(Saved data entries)
========================
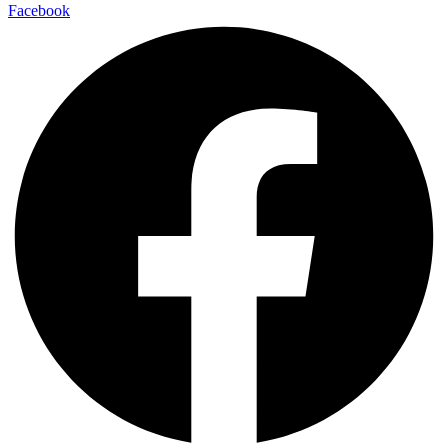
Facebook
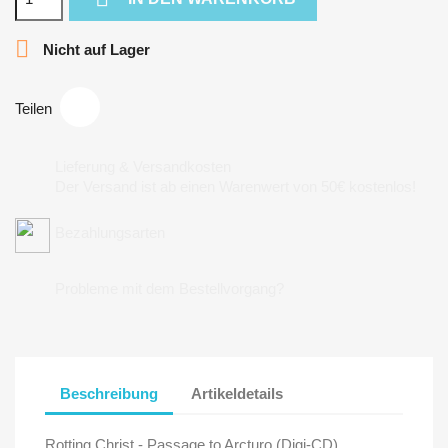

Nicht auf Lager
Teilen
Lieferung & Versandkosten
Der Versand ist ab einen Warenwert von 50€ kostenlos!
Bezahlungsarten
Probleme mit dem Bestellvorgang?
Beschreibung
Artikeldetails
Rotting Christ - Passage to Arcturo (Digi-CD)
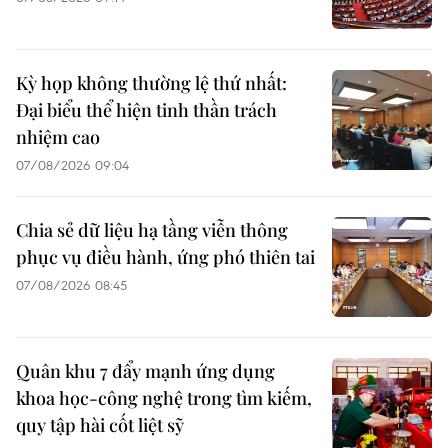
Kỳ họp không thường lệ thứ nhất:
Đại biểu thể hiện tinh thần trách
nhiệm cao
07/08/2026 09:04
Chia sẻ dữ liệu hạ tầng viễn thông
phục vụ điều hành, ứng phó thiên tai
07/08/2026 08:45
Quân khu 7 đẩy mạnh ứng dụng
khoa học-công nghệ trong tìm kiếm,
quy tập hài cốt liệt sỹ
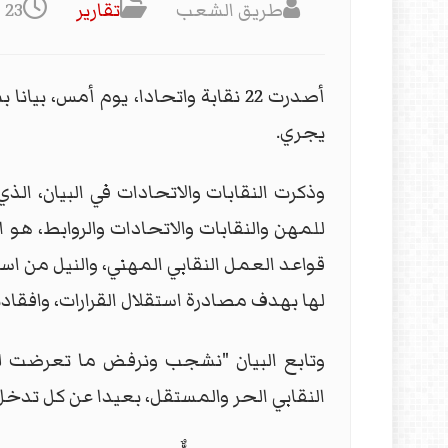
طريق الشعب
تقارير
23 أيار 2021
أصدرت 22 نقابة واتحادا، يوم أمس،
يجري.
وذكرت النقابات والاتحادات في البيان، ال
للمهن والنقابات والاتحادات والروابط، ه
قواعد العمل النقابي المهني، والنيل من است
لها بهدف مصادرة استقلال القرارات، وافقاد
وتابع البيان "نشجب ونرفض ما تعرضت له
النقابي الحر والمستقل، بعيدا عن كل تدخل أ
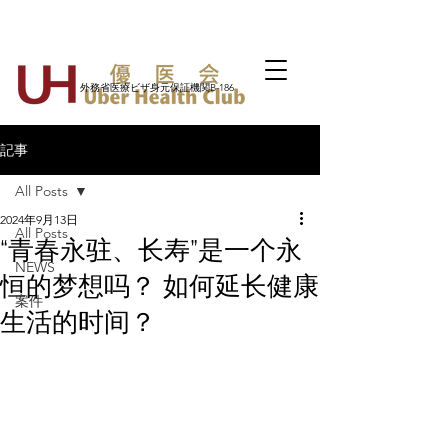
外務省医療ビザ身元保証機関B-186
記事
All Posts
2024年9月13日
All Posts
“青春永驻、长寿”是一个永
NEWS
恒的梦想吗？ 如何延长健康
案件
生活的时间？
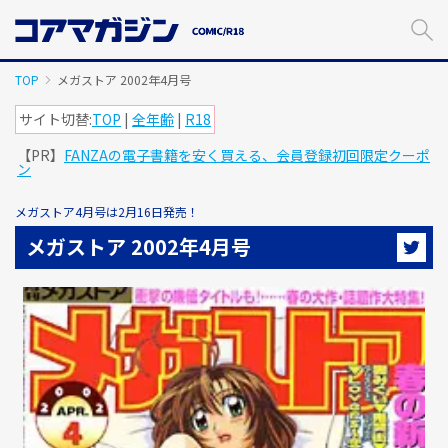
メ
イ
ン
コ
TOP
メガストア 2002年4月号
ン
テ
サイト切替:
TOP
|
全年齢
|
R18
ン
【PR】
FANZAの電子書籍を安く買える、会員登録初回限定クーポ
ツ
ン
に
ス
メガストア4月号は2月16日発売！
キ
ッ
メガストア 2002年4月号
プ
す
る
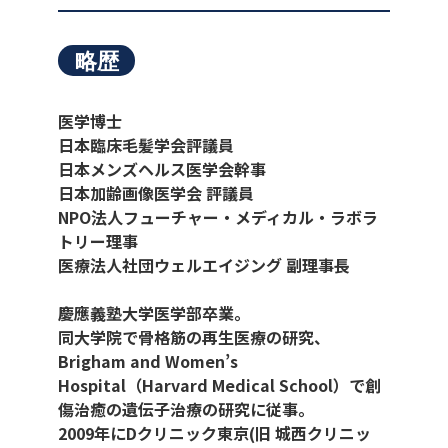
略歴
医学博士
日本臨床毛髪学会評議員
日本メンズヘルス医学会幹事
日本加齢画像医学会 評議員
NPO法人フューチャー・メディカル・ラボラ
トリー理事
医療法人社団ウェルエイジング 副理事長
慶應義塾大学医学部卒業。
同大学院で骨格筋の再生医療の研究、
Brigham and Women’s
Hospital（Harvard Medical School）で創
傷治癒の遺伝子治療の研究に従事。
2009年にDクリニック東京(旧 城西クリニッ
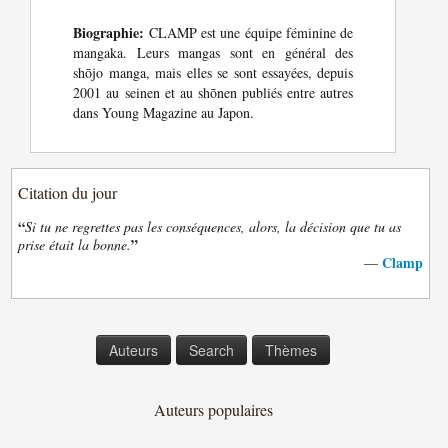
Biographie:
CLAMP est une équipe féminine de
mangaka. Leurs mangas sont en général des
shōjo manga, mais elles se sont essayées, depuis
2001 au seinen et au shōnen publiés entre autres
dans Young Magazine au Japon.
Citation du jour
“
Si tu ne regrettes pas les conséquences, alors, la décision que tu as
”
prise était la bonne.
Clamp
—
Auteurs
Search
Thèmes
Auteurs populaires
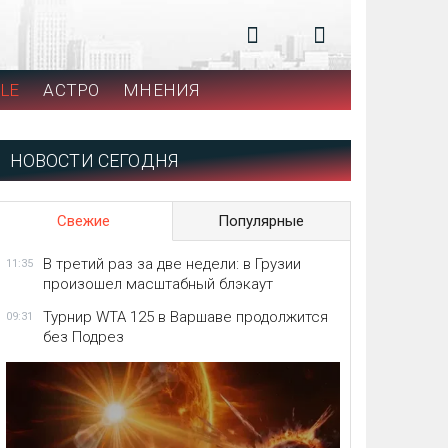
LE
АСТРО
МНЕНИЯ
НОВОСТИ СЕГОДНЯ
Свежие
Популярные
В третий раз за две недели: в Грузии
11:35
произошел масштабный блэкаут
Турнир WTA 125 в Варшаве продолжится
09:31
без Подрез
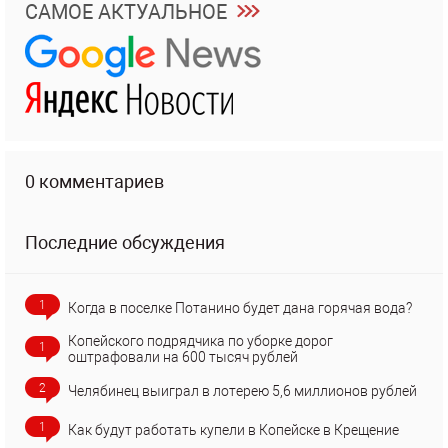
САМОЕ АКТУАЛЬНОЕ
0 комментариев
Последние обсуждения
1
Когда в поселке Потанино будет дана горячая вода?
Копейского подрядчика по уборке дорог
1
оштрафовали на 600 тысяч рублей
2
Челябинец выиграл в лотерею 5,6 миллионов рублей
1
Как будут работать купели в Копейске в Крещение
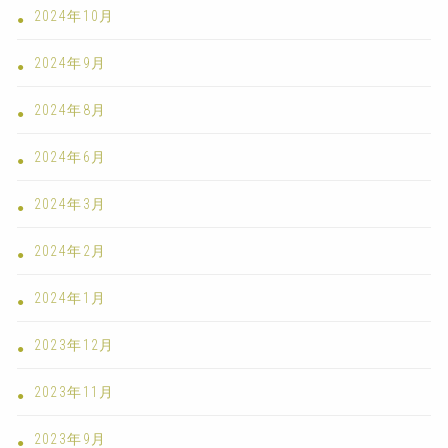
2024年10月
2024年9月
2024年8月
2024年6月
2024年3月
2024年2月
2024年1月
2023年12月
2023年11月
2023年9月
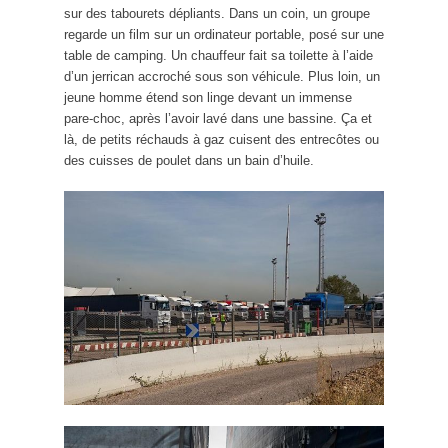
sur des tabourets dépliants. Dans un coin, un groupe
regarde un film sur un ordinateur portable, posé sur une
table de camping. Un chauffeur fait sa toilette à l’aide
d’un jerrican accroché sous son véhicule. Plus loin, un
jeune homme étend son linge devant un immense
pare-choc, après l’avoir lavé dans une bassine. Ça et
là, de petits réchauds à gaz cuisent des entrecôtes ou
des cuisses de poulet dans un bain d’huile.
========================
**How to complete this task**
Output only the lines from the one that contains "Турнир WTA 125 в Варшаве продолжится" to the end of the entries above, both end lines included, and drop the pictures.

**Solution to this task**
Турнир WTA 125 в Варшаве продолжится
09:31
без Подрез
САМОЕ АКТУАЛЬНОЕ
0 комментариев
Последние обсуждения
1
Когда в поселке Потанино будет дана горячая вода?
Копейского подрядчика по уборке дорог
1
оштрафовали на 600 тысяч рублей
2
Челябинец выиграл в лотерею 5,6 миллионов рублей
1
Как будут работать купели в Копейске в Крещение
2024年10月
2024年9月
2024年8月
2024年6月
2024年3月
2024年2月
2024年1月
2023年12月
2023年11月
2023年9月
sur des tabourets dépliants. Dans un coin, un groupe
regarde un film sur un ordinateur portable, posé sur une
table de camping. Un chauffeur fait sa toilette à l’aide
d’un jerrican accroché sous son véhicule. Plus loin, un
jeune homme étend son linge devant un immense
pare-choc, après l’avoir lavé dans une bassine. Ça et
là, de petits réchauds à gaz cuisent des entrecôtes ou
des cuisses de poulet dans un bain d’huile.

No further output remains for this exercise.